For offshore facilities, however, the government decides with binding effect if and to what extent compensation shall be paid for the takeover. There is little precedence on such takeover, and difficult to predict to what extent the State would provide compensation to the current owners covering any value stemming from the period after licence expiry. Our expectation is that the State will not give such compensation and the discretionary decision by the State will be difficult to challenge in the civil courts.
A separate issue is the situation where the State wishes to take over the infrastructure prior to licence expiry. In such case an agreement must be reached between the State and the current owners unless the State would attempt to apply general expropriation mechanisms.
The transportation system also consists of terminals and pipelines outside Norwegian jurisdiction. These elements create additional issues, including due to deviating regulation. This will create additional complexity.
At the time of State takeover, the facilities with appurtenances shall be in such condition as adequate maintenance implies. Any dispute regarding this, and, if applicable, regarding the compensation to be paid to the State for lack of maintenance, shall pursuant to the Petroleum Act be determined by appraisement.
Pursuant to the Petroleum Act, a takeover shall take effect 6 months after the time when the licence has expired, has lapsed for other reasons, or the use of the facility ceases permanently, unless otherwise agreed or decided by the Ministry. Our expectation is that this regulation would have limited importance in practise since the take over is likely to be implemented by agreement prior to licence expiry.
Key questions and further process
The announcement raises several issues which will need to be resolved.
With the certainty that the gas transportation licences will not be prolonged; the period until licence expiry would be a less than ideal period for ongoing projects and required investments, many of which will have a longer perspective than the current licence period. Thus, in the interest of all stakeholders our expectation is that the take over process will start immediately with the aim of concluding this process as soon as possible through a negotiated solution between the State and the current owners.
The core issue in such discussion would be the value which should be compensated by the State. This raises several issues, including related to which discount rate should be applied and the valuation of assets not subject to a licence period. A separate issue in this respect is the distinction between the value of future cash flows and replacement value, in addition to the question of option value related to future use (e.g., related to new energy forms such as hydrogen).
Another issue would be if the State attempts to further reduce tariffs within the current licence period with effect for the compensation to be paid (discounted cash flow) at licence expiry.
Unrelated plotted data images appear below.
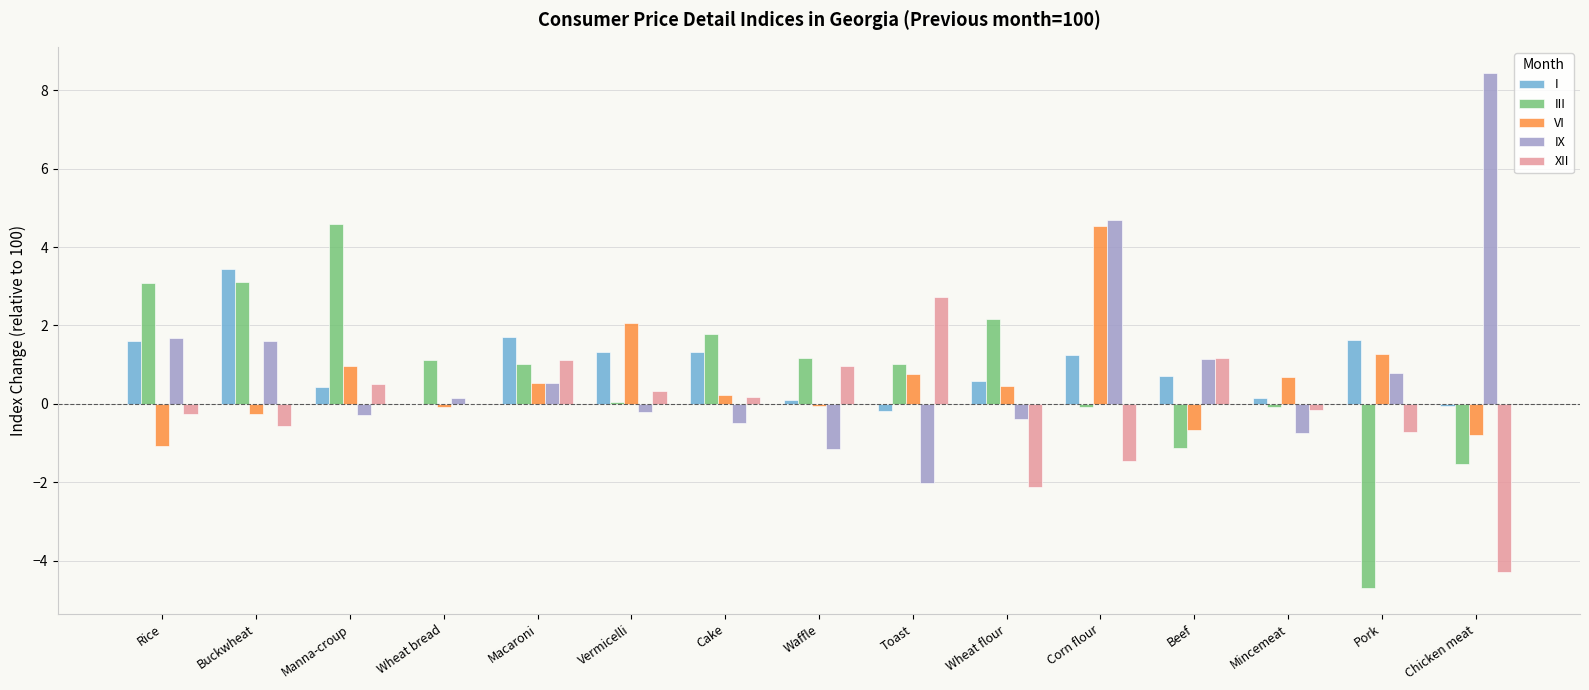

Is the value of I at Pork greater than the value of III at Toast?

Yes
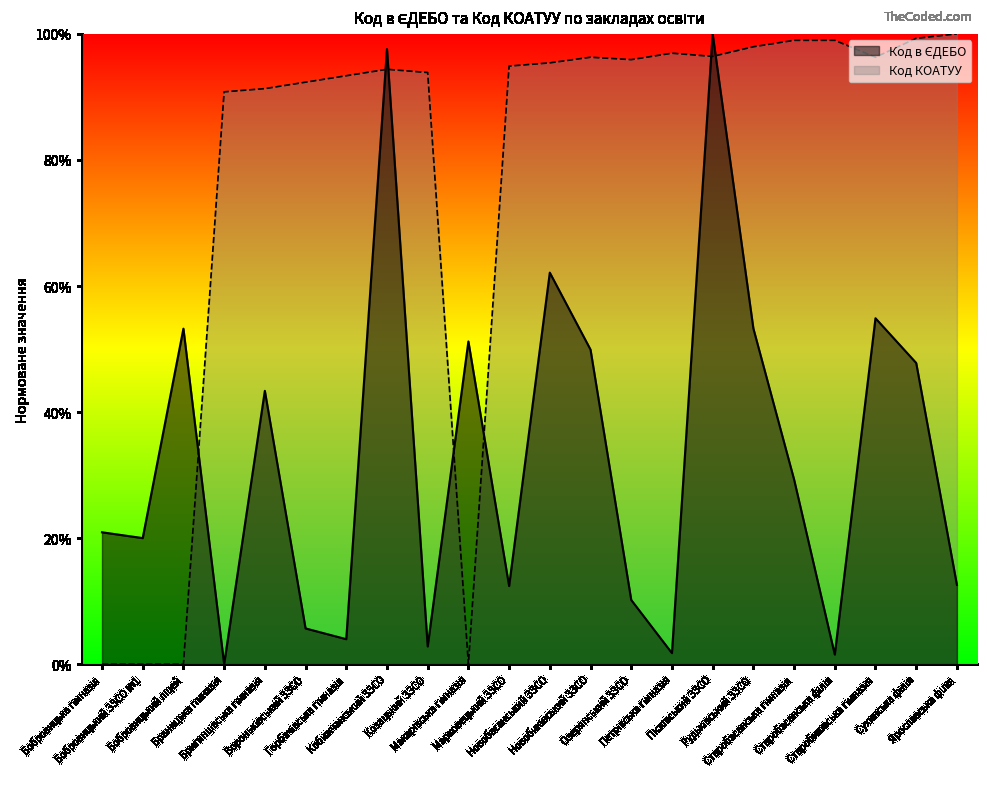

How many lines are shown in the chart?

2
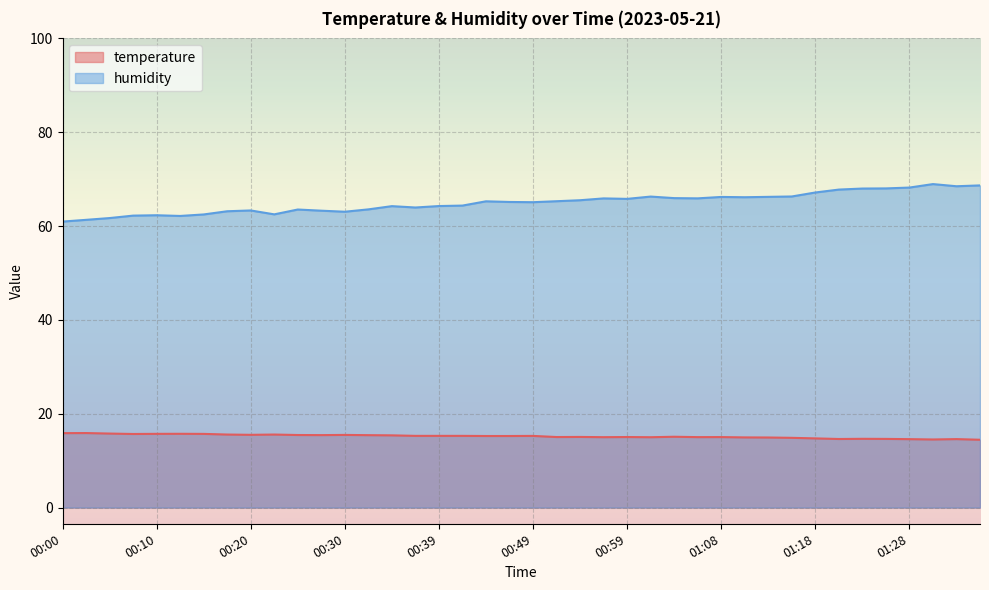

True or false: temperature and humidity intersect in this chart.

False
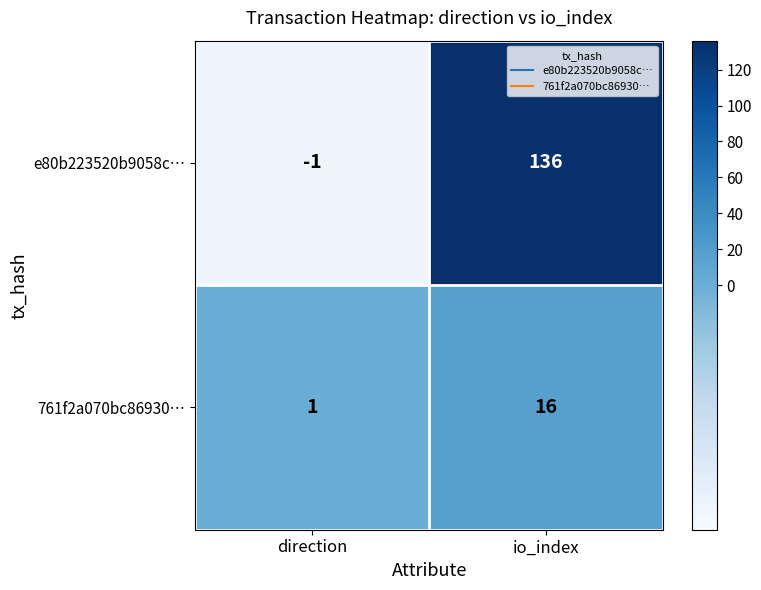

Where is e80b223520b9058c… nearest to the value 67?

direction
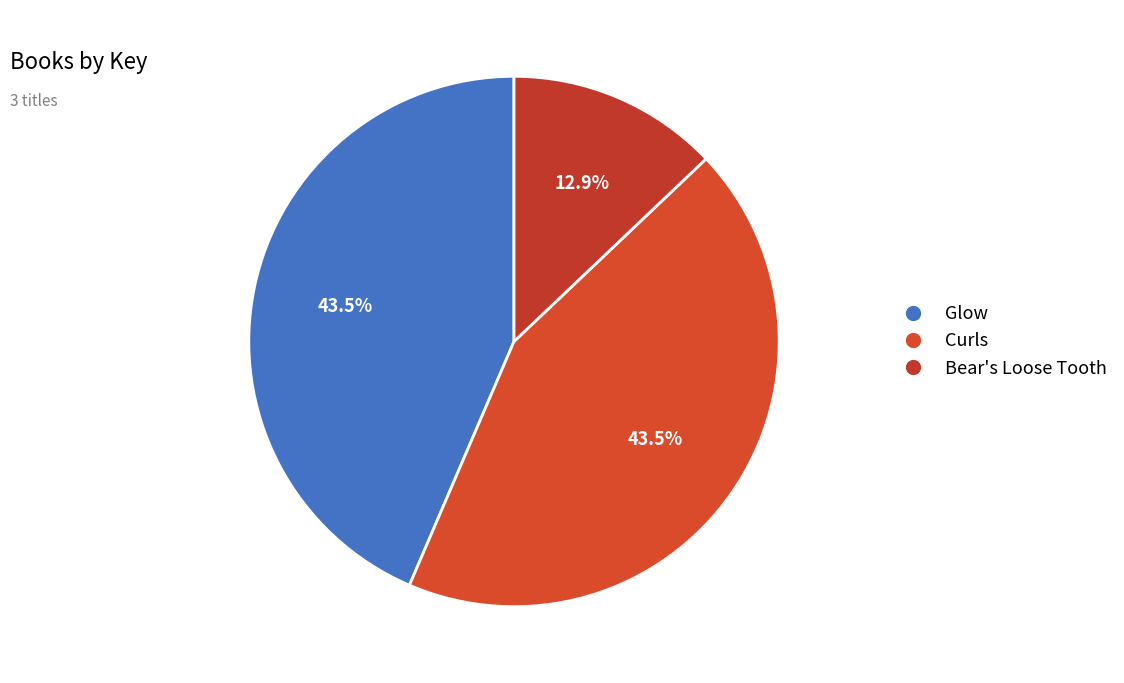

What is the largest slice in the pie chart?

Glow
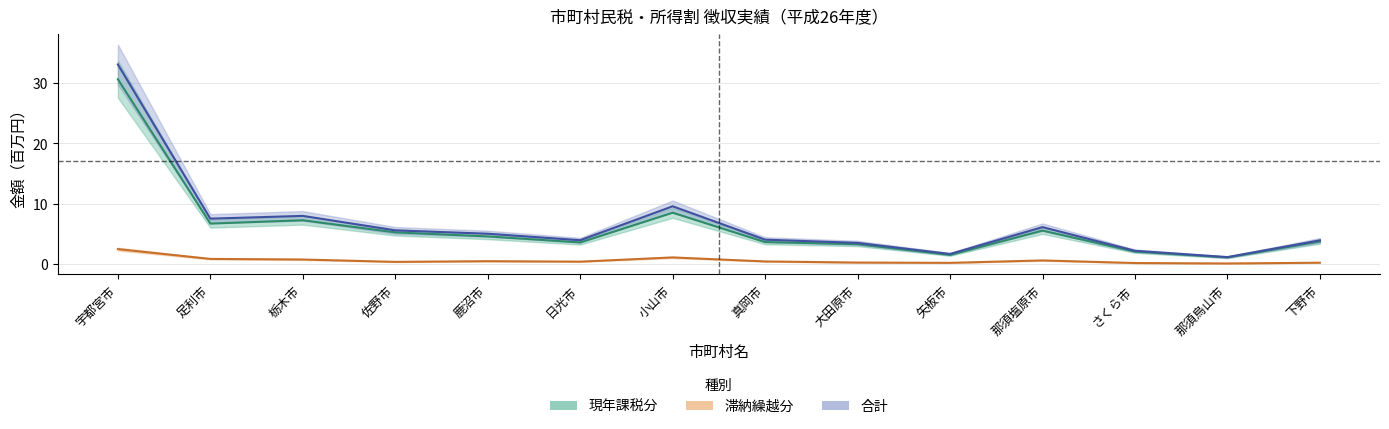

Reading right to left, transcribe all the data shown in this chart.

現年課税分(A): 下野市=3.7	那須烏山市=1.1	さくら市=2.0	那須塩原市=5.5	矢板市=1.5	大田原市=3.3	真岡市=3.6	小山市=8.5	日光市=3.6	鹿沼市=4.6	佐野市=5.2	栃木市=7.2	足利市=6.7	宇都宮市=30.7
滞納繰越分(B): 下野市=0.2	那須烏山市=0.1	さくら市=0.1	那須塩原市=0.6	矢板市=0.2	大田原市=0.2	真岡市=0.4	小山市=1.1	日光市=0.4	鹿沼市=0.4	佐野市=0.3	栃木市=0.7	足利市=0.8	宇都宮市=2.4
合計(C): 下野市=3.9	那須烏山市=1.1	さくら市=2.2	那須塩原市=6.1	矢板市=1.6	大田原市=3.5	真岡市=4.0	小山市=9.6	日光市=3.9	鹿沼市=5.0	佐野市=5.6	栃木市=8.0	足利市=7.5	宇都宮市=33.1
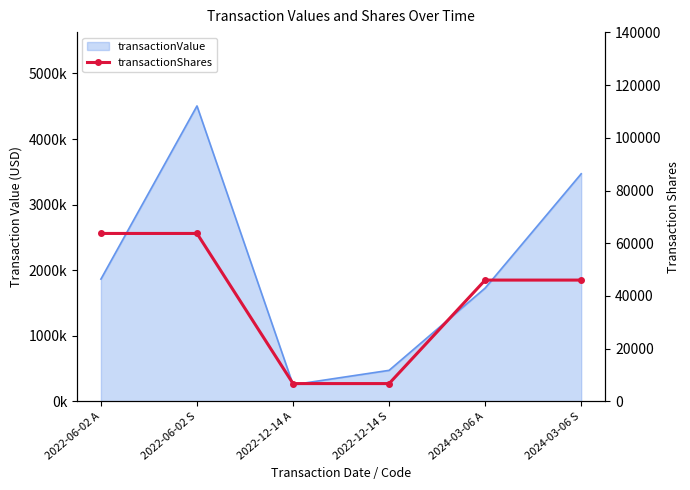

Is it true that the value at 2022-12-14 A is 11139?

False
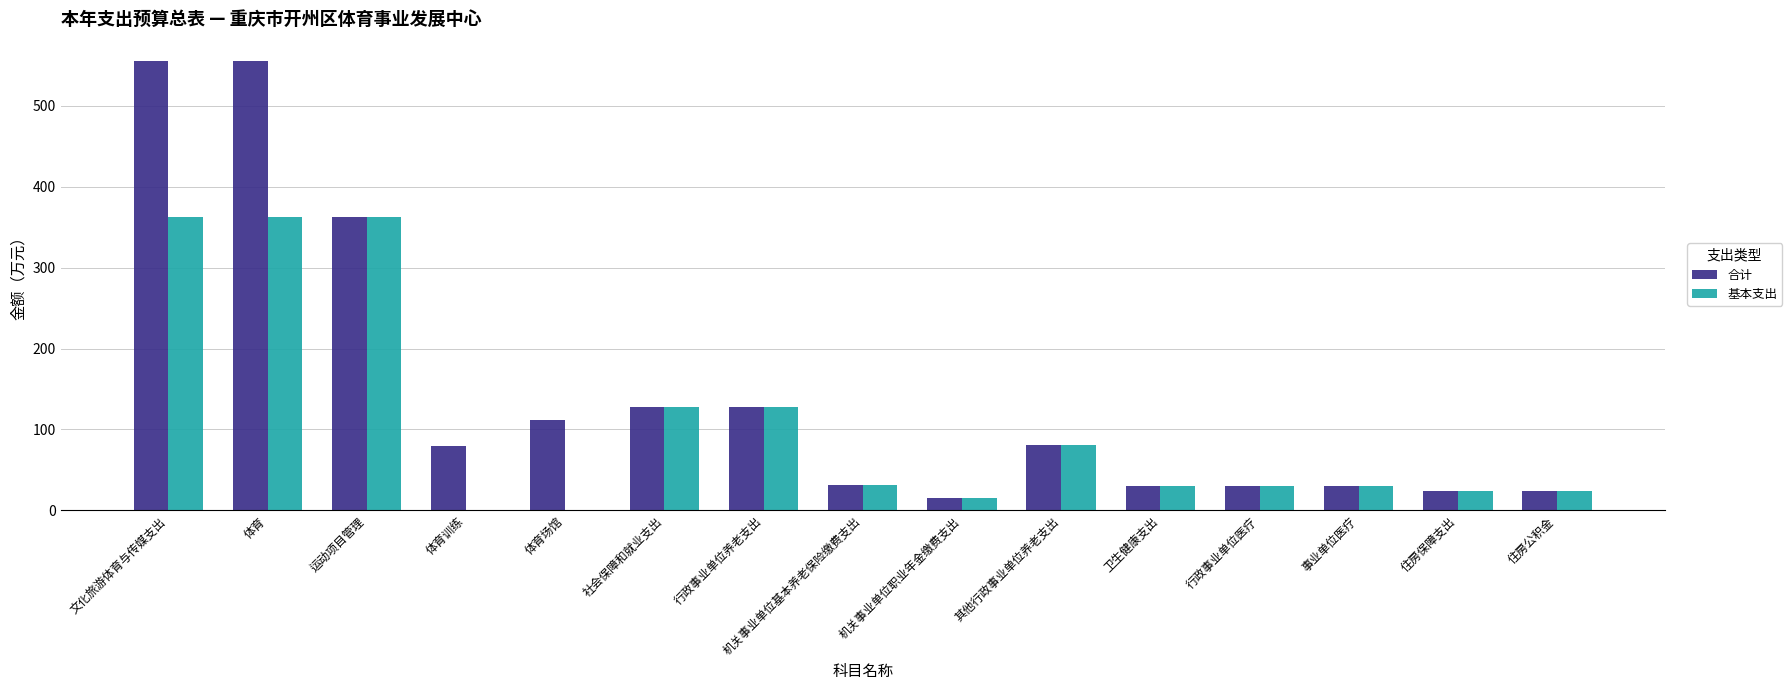

What value does the 基本支出 series have at 其他行政事业单位养老支出?

80.5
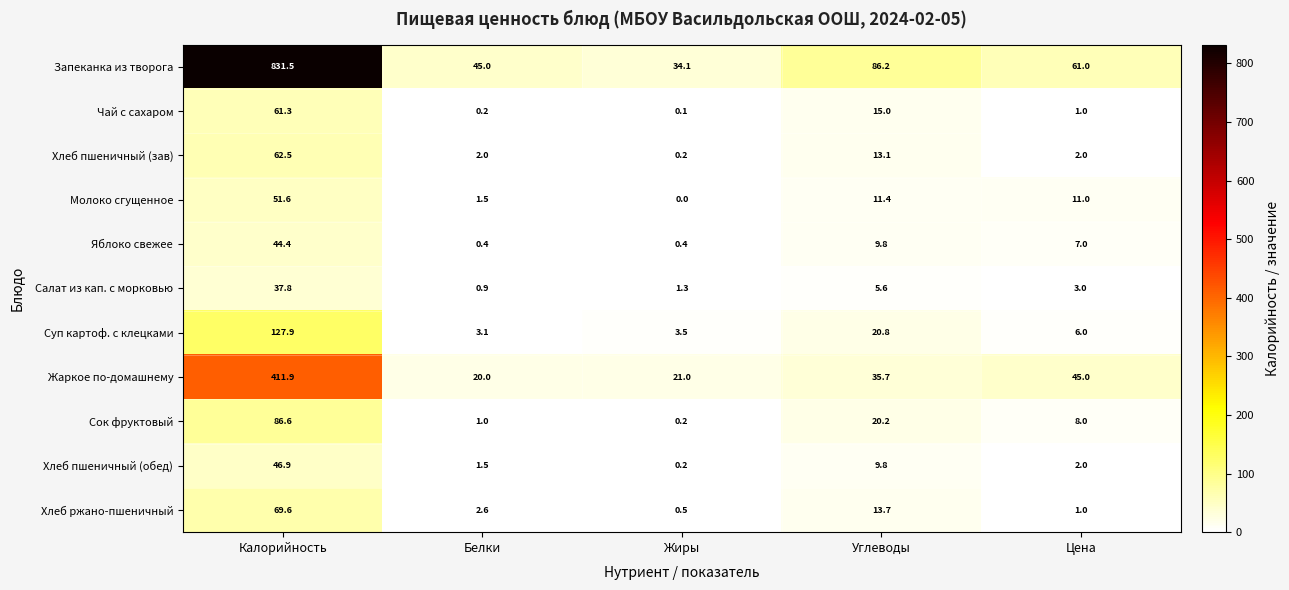

Where does the Сок фруктовый series first go above 8?

Калорийность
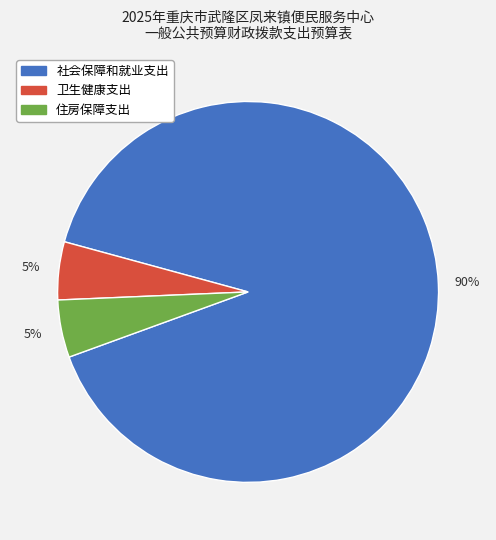

Is there any slice that represents more than half of the pie?

Yes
This could open up for a second round of the Gassled tariff case which was decided by the Supreme Court in HR-2018-1258-A.
As we see it, the State and the industry should attempt to reduce the uncertainties related to State ownership and seek to negotiate solutions which can be implemented quickly and which are deemed acceptable to owners, shippers and the State. The relevant parties have historically, such as at the establishment of Gassled, demonstrated that they are able to reach acceptable solutions through very complex negotiations and at times, bending arms. Let’s see if the parties are able to make this happen during 2023.
On a separate note, despite there being legal basis for State takeover at licence expiry there is a real need to prevent this process to negatively impact Norway as an attractive investment destination. It is fair to say that this is not something one should take for granted these days.